BBC’s application to join the Fake News Media successful

The BBC has stated openly that it wishes to emulate global success stories like Fox News and the Daily Mail.

LCD’s False Equivalence correspondent contacted the Director General’s office for comment. Unfortunately, the DG was on holiday hunting unicorns with Paul Dacre.

In fact the only person not unaccountably absent was Current Affairs Scriptwriter May Kittupp. ‘I’m very excited by the news!” she said. “The BBC has worked very hard to achieve Fake News Media status.”

This is partly due to a change in emphasis. Boring shows like Question Time have received a populist makeover. QT itself has been remodelled on the Jeremy Kyle Show.

Kittupp’s career path is illuminating. She started in Children’s TV, developing fantastical programmes like Teletubbies and In The Night Garden. She created whimsical characters with repetitive catchphrases in a magical dreamland. Her Current Affairs brief is almost identical.

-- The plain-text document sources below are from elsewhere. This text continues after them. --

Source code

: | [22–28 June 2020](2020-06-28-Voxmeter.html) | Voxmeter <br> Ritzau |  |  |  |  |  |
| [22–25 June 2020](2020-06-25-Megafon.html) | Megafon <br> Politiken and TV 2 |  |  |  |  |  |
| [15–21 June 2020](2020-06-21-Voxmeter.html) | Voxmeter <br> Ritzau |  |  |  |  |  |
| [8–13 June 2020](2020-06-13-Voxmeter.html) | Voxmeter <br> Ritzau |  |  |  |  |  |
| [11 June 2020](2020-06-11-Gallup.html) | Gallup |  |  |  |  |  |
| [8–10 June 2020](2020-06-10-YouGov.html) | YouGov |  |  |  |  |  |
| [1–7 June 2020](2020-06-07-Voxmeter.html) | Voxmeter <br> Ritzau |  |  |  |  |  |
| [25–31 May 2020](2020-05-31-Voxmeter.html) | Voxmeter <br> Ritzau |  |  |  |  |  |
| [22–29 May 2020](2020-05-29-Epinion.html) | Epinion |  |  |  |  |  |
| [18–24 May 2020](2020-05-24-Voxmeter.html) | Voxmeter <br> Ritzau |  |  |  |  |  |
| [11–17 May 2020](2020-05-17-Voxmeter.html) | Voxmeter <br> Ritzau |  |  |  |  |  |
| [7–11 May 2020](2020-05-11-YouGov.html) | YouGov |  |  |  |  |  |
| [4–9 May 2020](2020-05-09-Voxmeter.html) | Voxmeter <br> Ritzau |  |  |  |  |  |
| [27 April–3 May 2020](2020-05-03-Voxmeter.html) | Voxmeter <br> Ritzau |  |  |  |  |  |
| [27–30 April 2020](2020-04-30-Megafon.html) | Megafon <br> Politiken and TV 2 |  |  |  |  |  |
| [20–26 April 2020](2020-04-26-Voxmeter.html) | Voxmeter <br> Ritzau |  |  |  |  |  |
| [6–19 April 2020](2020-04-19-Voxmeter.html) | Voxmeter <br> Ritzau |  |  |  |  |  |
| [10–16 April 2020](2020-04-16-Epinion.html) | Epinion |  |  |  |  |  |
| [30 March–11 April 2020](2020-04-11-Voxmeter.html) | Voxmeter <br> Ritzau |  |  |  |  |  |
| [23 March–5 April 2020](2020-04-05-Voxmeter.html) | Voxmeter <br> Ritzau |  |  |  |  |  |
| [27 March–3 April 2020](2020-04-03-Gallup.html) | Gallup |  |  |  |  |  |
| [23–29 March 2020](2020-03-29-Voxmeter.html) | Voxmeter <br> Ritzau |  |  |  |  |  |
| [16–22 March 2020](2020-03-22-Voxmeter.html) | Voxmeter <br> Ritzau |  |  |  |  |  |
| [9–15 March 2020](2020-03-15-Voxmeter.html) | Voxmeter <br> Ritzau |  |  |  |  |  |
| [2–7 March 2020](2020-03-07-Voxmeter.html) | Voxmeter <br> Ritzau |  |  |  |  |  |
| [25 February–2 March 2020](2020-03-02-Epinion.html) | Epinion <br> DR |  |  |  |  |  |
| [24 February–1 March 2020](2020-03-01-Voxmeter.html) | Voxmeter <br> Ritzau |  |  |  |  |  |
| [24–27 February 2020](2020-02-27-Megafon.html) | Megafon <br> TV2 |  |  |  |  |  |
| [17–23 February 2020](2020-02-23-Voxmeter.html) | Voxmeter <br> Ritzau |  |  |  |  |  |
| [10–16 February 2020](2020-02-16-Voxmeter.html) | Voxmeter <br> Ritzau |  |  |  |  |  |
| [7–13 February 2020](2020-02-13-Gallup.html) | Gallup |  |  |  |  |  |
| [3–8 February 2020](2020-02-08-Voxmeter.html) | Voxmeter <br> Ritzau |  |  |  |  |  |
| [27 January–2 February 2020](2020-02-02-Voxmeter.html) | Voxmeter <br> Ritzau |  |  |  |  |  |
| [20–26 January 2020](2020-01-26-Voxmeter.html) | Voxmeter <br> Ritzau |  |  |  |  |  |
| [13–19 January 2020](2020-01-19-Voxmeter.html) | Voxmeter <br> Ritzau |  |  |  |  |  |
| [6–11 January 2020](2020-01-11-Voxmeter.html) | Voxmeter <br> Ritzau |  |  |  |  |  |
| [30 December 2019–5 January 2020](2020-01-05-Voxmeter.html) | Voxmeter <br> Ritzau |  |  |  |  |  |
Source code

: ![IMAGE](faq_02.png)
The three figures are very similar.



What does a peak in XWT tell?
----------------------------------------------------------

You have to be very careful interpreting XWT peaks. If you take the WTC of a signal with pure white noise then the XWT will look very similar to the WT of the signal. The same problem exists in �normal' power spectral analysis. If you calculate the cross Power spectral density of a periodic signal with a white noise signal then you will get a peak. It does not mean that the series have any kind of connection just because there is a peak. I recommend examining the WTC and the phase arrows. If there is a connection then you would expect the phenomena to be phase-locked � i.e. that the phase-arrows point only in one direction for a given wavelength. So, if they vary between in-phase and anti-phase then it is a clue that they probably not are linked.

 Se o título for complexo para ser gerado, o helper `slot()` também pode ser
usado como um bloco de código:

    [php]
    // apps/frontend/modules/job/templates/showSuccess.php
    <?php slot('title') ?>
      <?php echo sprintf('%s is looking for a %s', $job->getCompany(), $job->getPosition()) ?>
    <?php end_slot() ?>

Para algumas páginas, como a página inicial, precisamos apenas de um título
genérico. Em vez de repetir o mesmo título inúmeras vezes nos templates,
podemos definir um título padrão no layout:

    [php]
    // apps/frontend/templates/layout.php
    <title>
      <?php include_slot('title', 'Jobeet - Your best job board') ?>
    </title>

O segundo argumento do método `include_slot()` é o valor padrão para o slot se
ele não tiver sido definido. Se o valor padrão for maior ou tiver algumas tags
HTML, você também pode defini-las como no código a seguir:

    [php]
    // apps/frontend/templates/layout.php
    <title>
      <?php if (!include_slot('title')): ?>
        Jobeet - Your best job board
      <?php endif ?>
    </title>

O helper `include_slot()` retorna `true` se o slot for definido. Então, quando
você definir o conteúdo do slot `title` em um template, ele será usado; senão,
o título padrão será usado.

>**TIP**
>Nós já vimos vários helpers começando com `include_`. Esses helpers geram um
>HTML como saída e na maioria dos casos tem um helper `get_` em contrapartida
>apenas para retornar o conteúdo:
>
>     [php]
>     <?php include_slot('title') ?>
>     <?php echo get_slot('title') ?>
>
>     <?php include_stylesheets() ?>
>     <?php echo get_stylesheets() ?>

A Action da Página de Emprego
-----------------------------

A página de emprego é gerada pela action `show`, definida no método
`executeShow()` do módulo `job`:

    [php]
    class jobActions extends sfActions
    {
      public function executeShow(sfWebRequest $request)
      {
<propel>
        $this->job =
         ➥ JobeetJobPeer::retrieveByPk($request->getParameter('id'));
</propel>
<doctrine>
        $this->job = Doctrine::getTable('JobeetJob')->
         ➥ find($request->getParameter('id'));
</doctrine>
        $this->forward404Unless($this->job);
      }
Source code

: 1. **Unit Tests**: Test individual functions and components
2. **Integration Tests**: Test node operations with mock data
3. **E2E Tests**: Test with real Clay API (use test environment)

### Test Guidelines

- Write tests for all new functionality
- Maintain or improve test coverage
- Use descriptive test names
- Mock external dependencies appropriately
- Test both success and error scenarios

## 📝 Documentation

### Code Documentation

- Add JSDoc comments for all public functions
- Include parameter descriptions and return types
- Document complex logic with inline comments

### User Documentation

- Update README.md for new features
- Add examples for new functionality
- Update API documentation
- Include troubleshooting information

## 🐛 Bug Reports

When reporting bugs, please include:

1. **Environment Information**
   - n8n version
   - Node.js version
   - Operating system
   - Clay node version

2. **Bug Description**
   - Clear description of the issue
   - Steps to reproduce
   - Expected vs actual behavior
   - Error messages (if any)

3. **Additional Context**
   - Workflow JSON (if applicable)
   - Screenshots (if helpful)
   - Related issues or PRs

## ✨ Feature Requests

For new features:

Kittupp took us through the main criteria of FNM accreditation.

1. Accuracy.

“It’s been very useful to have a reputation for accuracy!” she exclaimed. “The BBC always reports, accurately, the stories it is paid to tell.”

2. Omission.

“In its simplest form, this means not reporting anything that goes against the narrative,” she said. “But the BBC has been very clever by allowing dissenting voices. Which brings us on to…”

3. Contradiction.

“After the dissent, we wheel on some shameless rent-a-gobshite like Bernard Jenkin,” she explained. “I write something for him to say, like, ‘No, that’s wrong, and my opinion trumps your boring analysis any day!’ and off he goes.”

4. Interruption.

“Give them a voice, but don’t let them speak!” she clarified. “I write statements like, ‘But that’s not very democratic!’ and ‘Hang on, the country has already decided!’ for John Humphrys to say whenever an interviewee is about to make a valid point.”

5. Deflection.

“Take the example of institutional racism,” she explained. “We work hard to smear who we are paid to smear. So we discovered that Jeremy Corbyn once shared a platform with an Israeli. That means, whenever Boris Johnson makes a crass comment about women wearing the burqa, we shout, but, but, Corbyn and antisemitism.”

6. Reassurance.

“If all else fails, we tell the people that everything will be fine,” she concluded. “Our usual technique is to exhume Iain Duncan Smith from his tomb in the BBC crypt to reassure the nation.”

“And if we are accused of broadcasting Fake News, we cry Fake News back,” she added. “After all it takes one to know one!”

Indeed. Membership of the Fake News Media is well merited.